3. En application de l'article 1014, alinéa 2, du code de procédure civile, il n'y a pas lieu de statuer par une décision spécialement motivée sur ce grief qui n'est manifestement pas de nature à entraîner la cassation.

Sur le moyen, pris en sa seconde branche

Enoncé du moyen

4. La caisse fait grief au jugement d'accueillir le recours et de la condamner à verser à la représentante légale de l'ayant droit le capital décès à hauteur de la quote-part de celui-ci, alors « qu'en toute hypothèse, le capital-décès est versé par priorité aux personnes qui étaient au jour du décès, à la charge effective, totale et permanente de l'assuré, appelées bénéficiaires prioritaires ; qu'un bénéficiaire prioritaire qui omet de se manifester dans le mois suivant le jour du décès ne peut prétendre au capital-décès si d'autres bénéficiaires ont fait valoir leur qualité de bénéficiaires prioritaires dans ce même délai d'un mois ; qu'en l'espèce, elle exposait, sans être contredite, que deux enfants s'étaient manifestés dans le délai d'un mois suivant le décès de l'assuré pour revendiquer leur qualité de bénéficiaire prioritaire et que l'ayant droit s'était prévalu de sa qualité de bénéficiaire prioritaire plus d'un an après le décès de l'assuré ; qu'en jugeant que la caisse ne pouvait écarter la demande de l'ayant droit en lui opposant l'irrespect du délai d'un mois pour faire valoir sa qualité de bénéficiaire prioritaire, quand le fait que d'autres bénéficiaires prioritaires aient fait prévaloir leur qualité dans le respect dudit délai d'un mois était de nature à justifier le rejet de cette demande, le tribunal a violé les articles L. 361-1, L. 361-4 et R. 361-5 du code de la sécurité sociale. »

Réponse de la Cour

5. Selon l'article R. 361-5 du code de la sécurité sociale, les personnes qui se trouvent à la charge effective, totale et permanente de l'assuré décédé disposent d'un délai d'un mois pour invoquer la priorité en vue du versement du capital décès ouverte à l'article L. 361-4 du même code.

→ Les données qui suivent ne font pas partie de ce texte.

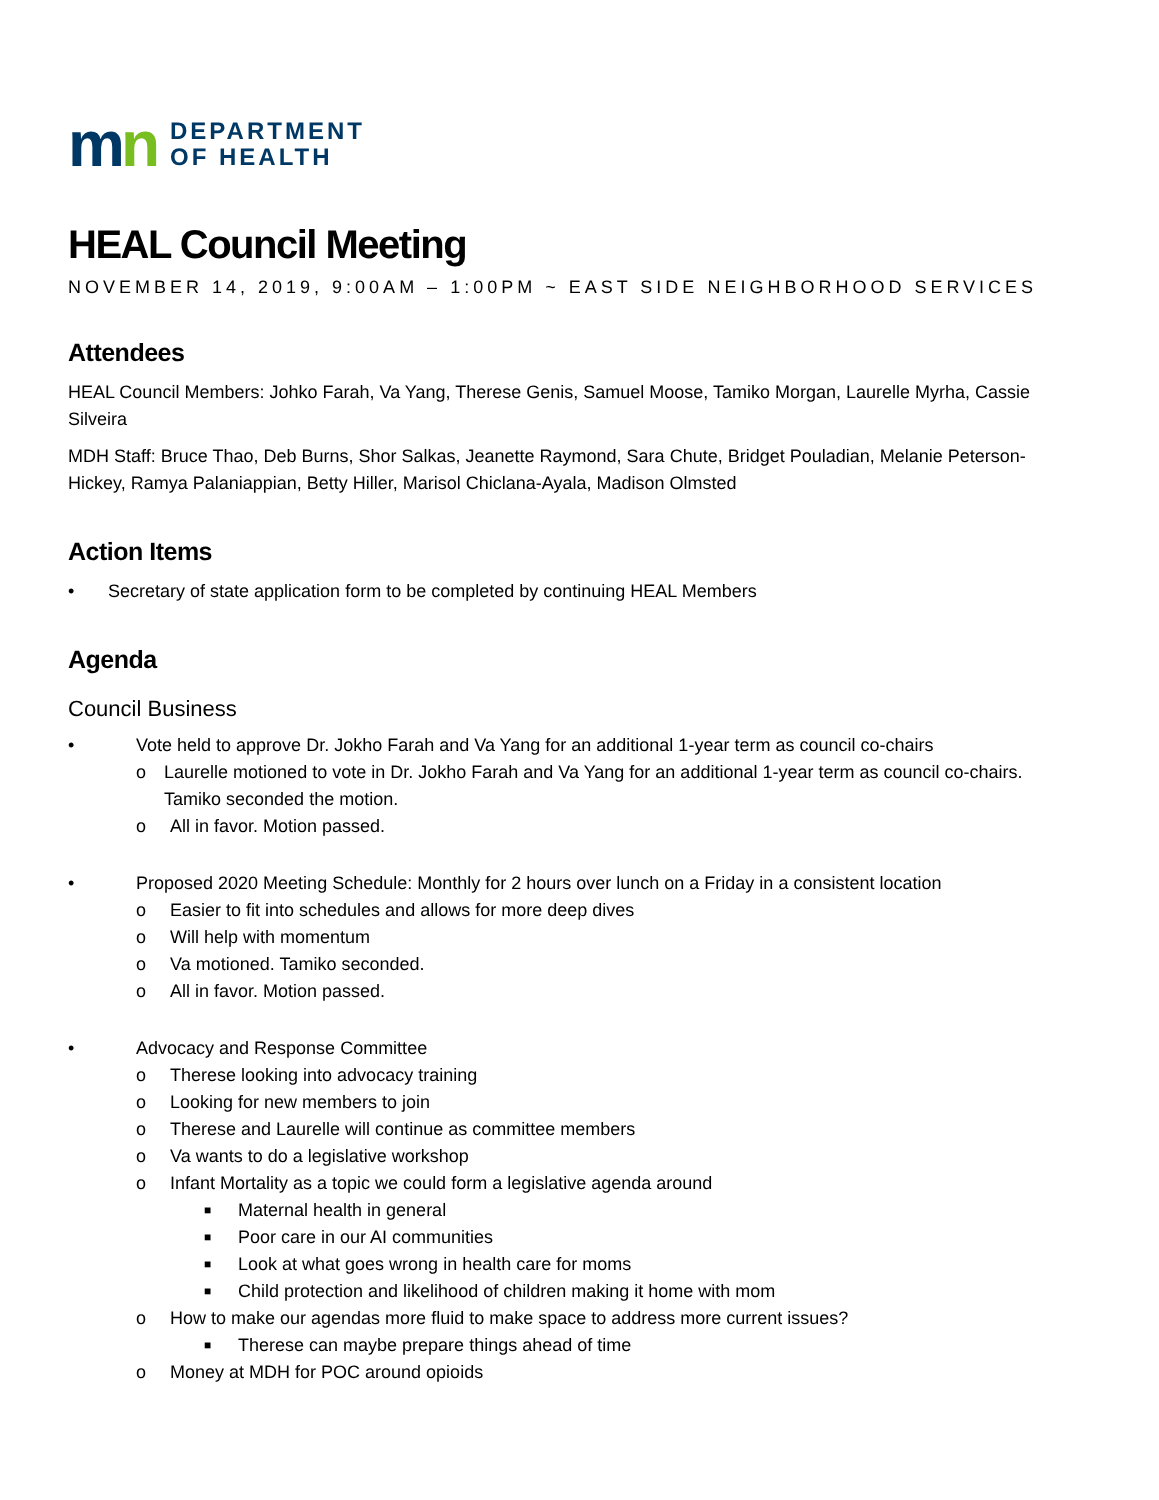mn
DEPARTMENT
OF HEALTH
HEAL Council Meeting
NOVEMBER 14, 2019, 9:00AM – 1:00PM ~ EAST SIDE NEIGHBORHOOD SERVICES
Attendees
HEAL Council Members: Johko Farah, Va Yang, Therese Genis, Samuel Moose, Tamiko Morgan, Laurelle Myrha, Cassie Silveira
MDH Staff: Bruce Thao, Deb Burns, Shor Salkas, Jeanette Raymond, Sara Chute, Bridget Pouladian, Melanie Peterson-Hickey, Ramya Palaniappian, Betty Hiller, Marisol Chiclana-Ayala, Madison Olmsted
Action Items
• Secretary of state application form to be completed by continuing HEAL Members
Agenda
Council Business
• Vote held to approve Dr. Jokho Farah and Va Yang for an additional 1-year term as council co-chairs
o Laurelle motioned to vote in Dr. Jokho Farah and Va Yang for an additional 1-year term as council co-chairs. Tamiko seconded the motion.
o All in favor. Motion passed.
• Proposed 2020 Meeting Schedule: Monthly for 2 hours over lunch on a Friday in a consistent location
o Easier to fit into schedules and allows for more deep dives
o Will help with momentum
o Va motioned. Tamiko seconded.
o All in favor. Motion passed.
• Advocacy and Response Committee
o Therese looking into advocacy training
o Looking for new members to join
o Therese and Laurelle will continue as committee members
o Va wants to do a legislative workshop
o Infant Mortality as a topic we could form a legislative agenda around
■ Maternal health in general
■ Poor care in our AI communities
■ Look at what goes wrong in health care for moms
■ Child protection and likelihood of children making it home with mom
o How to make our agendas more fluid to make space to address more current issues?
■ Therese can maybe prepare things ahead of time
o Money at MDH for POC around opioids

6. Selon l'article R. 361-4 du code de la sécurité sociale, lorsque le droit au paiement du capital prévu aux articles L. 361-1 à L. 361-4 du même code est ouvert aux descendants mineurs, la demande est formée par le représentant légal.

En cas de carence du représentant légal, un juge forme la demande et désigne la personne ou l'établissement qui doit recevoir en dépôt, pour le compte des mineurs, les sommes qui reviennent à ceux-ci.

7. Il résulte de la combinaison de ces textes que le délai d'un mois imposé par l'article R. 361-5 du code de la sécurité sociale n'est pas opposable au descendant mineur de l'assuré en cas de carence de son représentant légal.

8. Le jugement relève que l'ayant droit, mineur, était à la charge effective, totale et permanente de l'assuré jusqu'à son décès et que la représentante légale de l'ayant droit a présenté tardivement la demande de versement du capital décès, de sorte que le délai prévu par l'article R. 361-5 du code de la sécurité sociale ne pouvait être opposé à l'ayant droit.

9. Par ce motif de pur droit, substitué d'office à celui critiqué par le moyen, dans les conditions prévues par l'article 620, alinéa 1er, du code de procédure civile et après avis donné aux parties en application de l'article 1015 du même code, la décision attaquée se trouve légalement justifiée.

PAR CES MOTIFS, la Cour :

REJETTE le pourvoi.

Arrêt rendu en formation restreinte hors RNSM.

- Président : Mme Martinel - Rapporteur : M. Pédron - Avocat général : M. Gaillardot - Avocat(s) : SCP Gatineau, Fattaccini et Rebeyrol ; SAS Boulloche, Colin, Stoclet et Associés -

Textes visés :

Articles L. 361-1, L. 361-4, R. 361-4 et R. 361-5 du code de la sécurité sociale.

Rapprochement(s) :

Soc., 15 janvier 1976, pourvoi n° 74-13.804, Bull. 1976, V, n° 32 (rejet) ; Soc., 20 janvier 2000, pourvoi n° 98-12.495, Bull. 2000, V, n° 34 (rejet).

2e Civ., 21 mars 2024, n° 21-18.015, (B), FRH

Rejet

Maladie – Indemnité journalière – Calcul – Base de calcul – Salaires effectivement perçus durant la période précédant l'interruption effective de travail

Il résulte des articles L. 313-1, R. 313-1 et R. 313-3 du code de la sécurité sociale que le droit aux indemnités journalières de l'assurance maladie s'apprécie sur la base des salaires effectivement versés durant la période précédant l'interruption de travail.

Faits et procédure

1. Selon l'arrêt attaqué (Amiens, 12 avril 2021), la caisse primaire d'assurance maladie de [Localité 3]-[Localité 5] (la caisse) a refusé à M. [P] (l'assuré), gérant salarié de la société [4], le versement d'indemnités journalières au titre de l'assurance maladie pour un arrêt maladie du 12 juillet 2016.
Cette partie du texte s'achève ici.